# Winchester Takes Over Operation of the Army’s Lake City Ammunition Plant



## BackyardCowboy (Aug 27, 2014)

https://www.thetruthaboutguns.com/w...tion-of-the-armys-lake-city-ammunition-plant/


----------



## Usafammo3 (Jun 8, 2020)

Knew about this a while back and was hoping against realistic reasoning that this would help us get things back to normal. All of us with experience or who have done research know that it will be this time next year before we see ammo supply and prices back to what we would call normal... Assuming Trump wins.
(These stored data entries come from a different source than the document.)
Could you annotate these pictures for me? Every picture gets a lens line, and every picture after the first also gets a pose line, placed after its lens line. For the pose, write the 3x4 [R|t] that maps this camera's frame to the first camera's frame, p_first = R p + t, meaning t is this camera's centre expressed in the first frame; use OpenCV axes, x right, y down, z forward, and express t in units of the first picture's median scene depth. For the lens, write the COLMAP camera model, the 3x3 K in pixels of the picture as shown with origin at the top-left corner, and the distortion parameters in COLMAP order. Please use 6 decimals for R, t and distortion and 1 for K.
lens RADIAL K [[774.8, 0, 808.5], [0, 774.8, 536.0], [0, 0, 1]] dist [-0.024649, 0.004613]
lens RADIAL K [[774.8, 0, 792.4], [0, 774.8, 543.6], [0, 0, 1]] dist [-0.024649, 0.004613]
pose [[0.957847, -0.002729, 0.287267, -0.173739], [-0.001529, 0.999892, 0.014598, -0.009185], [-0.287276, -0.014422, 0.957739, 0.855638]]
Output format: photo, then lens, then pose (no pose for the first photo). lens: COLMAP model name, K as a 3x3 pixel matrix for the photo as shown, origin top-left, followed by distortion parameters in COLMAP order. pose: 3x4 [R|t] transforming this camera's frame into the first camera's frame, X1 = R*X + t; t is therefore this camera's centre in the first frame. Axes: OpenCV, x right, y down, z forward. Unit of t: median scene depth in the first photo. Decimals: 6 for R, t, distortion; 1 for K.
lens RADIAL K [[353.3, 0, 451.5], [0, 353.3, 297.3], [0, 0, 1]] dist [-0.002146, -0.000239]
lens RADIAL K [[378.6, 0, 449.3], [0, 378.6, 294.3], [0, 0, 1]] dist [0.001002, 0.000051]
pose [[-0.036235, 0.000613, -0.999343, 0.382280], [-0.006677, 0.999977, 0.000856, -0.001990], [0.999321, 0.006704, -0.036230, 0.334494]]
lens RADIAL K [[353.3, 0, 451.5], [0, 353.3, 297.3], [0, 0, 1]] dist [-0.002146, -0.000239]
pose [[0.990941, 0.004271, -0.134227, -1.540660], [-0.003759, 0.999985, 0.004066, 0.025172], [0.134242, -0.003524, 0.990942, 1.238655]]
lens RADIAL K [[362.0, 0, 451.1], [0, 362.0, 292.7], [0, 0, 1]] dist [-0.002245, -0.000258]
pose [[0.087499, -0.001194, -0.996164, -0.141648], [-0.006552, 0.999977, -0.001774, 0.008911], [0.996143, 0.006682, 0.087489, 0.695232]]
I don't want to contemplate what will happen to all 2A related things if the empty suit wins and his vp camel attacks the 2nd...


----------



## yellowtr (Oct 28, 2016)

Not a fan of Winchester 22LR. Jam city in both my Marlin 60 and SW22. No problems with anything Federal or CCI. But it does not look like they make rimfire at Lake City.


----------



## berettatoter (Sep 1, 2011)

yellowtr said:


> Not a fan of Winchester 22LR. Jam city in both my Marlin 60 and SW22. No problems with anything Federal or CCI. But it does not look like they make rimfire at Lake City.


I don't care for just about any Winchester rifle ammo, but do like their handgun ammo.


----------